1.4.4 Final Solution 
Our best solution would be to incorporate modified passive aquaponics into an automated aquaponics system. By having an automated aquaponics system, one can save time measuring the variables and allowing the system to thrive and having a high productivity rate. One would also be able to ensure the health of the plants and the abalone easily, producing high yield and benefitting them. Aquaponics create harvests of good quality and nutritional value, essential for healthy consumption. Since water from aquaponics system can be collected and recycled, there would be less runoff and lesser chances of water bodies being polluted. They also help to improve air quality, replacing carbon dioxide with oxygen and acting as a natural filter, providing cleaner air (Fitzgerald, 2011). Harvesting would reduce strain as one would not be needed to dig or tile the land, making harvesting a more efficient and easy job with no expensive equipment (Bardot, 2012). This would also mean less fossil fuel used and less carbon emissions.Aquaponics uses only a fraction of the water used in conventional farming and can use even less if you collect rain water to add to your system. Aquaponic farmers are not dependent on huge amounts of water as are conventional in-ground farmers and it does not have the same environmental impact of tremendous water consumption and waste. Aquaponics also can grow more produce compared to produce grown conventionally in the ground.
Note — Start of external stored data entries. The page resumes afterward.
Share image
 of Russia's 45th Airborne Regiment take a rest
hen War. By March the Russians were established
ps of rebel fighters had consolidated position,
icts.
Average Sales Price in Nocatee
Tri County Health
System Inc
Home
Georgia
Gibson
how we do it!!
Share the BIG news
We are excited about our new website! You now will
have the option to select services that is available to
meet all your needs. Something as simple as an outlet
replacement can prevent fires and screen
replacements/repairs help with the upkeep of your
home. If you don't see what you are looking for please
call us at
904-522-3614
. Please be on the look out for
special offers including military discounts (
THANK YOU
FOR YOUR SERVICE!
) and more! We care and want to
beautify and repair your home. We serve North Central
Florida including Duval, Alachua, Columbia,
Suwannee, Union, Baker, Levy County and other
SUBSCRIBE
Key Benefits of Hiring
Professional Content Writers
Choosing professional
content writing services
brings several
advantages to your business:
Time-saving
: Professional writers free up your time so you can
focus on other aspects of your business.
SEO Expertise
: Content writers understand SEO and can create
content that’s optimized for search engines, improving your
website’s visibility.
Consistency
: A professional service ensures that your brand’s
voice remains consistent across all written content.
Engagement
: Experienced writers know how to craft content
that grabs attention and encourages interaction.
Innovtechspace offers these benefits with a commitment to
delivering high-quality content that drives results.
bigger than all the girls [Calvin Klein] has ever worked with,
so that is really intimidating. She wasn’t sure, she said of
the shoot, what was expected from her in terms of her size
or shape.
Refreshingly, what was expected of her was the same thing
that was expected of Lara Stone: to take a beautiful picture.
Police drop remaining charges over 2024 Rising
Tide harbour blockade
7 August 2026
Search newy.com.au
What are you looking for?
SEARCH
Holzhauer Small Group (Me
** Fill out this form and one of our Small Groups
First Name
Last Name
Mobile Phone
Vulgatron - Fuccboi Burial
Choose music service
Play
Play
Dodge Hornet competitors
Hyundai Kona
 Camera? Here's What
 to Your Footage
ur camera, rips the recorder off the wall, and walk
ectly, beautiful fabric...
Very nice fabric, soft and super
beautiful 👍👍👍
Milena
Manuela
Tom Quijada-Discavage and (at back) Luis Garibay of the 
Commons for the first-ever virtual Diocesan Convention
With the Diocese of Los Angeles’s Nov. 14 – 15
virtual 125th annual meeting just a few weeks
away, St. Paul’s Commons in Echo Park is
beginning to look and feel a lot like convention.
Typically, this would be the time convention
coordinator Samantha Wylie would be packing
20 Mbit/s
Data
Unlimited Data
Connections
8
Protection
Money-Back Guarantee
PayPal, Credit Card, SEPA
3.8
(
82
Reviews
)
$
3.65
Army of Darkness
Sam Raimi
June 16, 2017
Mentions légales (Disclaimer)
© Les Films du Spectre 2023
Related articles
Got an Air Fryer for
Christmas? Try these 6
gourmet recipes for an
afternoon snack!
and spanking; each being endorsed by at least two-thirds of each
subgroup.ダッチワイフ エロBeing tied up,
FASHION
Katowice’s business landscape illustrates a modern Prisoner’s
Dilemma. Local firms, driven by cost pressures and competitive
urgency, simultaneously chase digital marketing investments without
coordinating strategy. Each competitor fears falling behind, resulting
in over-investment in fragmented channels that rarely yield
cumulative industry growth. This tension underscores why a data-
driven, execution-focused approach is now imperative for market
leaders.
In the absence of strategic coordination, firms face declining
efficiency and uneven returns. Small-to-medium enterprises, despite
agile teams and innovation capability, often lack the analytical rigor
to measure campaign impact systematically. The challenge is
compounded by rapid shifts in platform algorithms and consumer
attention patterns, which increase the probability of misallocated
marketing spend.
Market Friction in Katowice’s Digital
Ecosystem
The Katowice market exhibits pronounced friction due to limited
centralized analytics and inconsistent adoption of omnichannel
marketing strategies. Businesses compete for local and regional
Vegetables usually grow significantly faster, and at three to four times the density, without ever depleting the nutrients. Its soil counterpart depletes nutrients with every planting and farmers struggle to replace them with synthetic fertilizers. This way of growing food means the aquaponics farm does not require farmland with fertile soil, or even land with soil at for that matter. Hence, having an automated Aquaponics system is chosen as the best solution. Its advantages make it a feasible concept due to its versatility and productivity.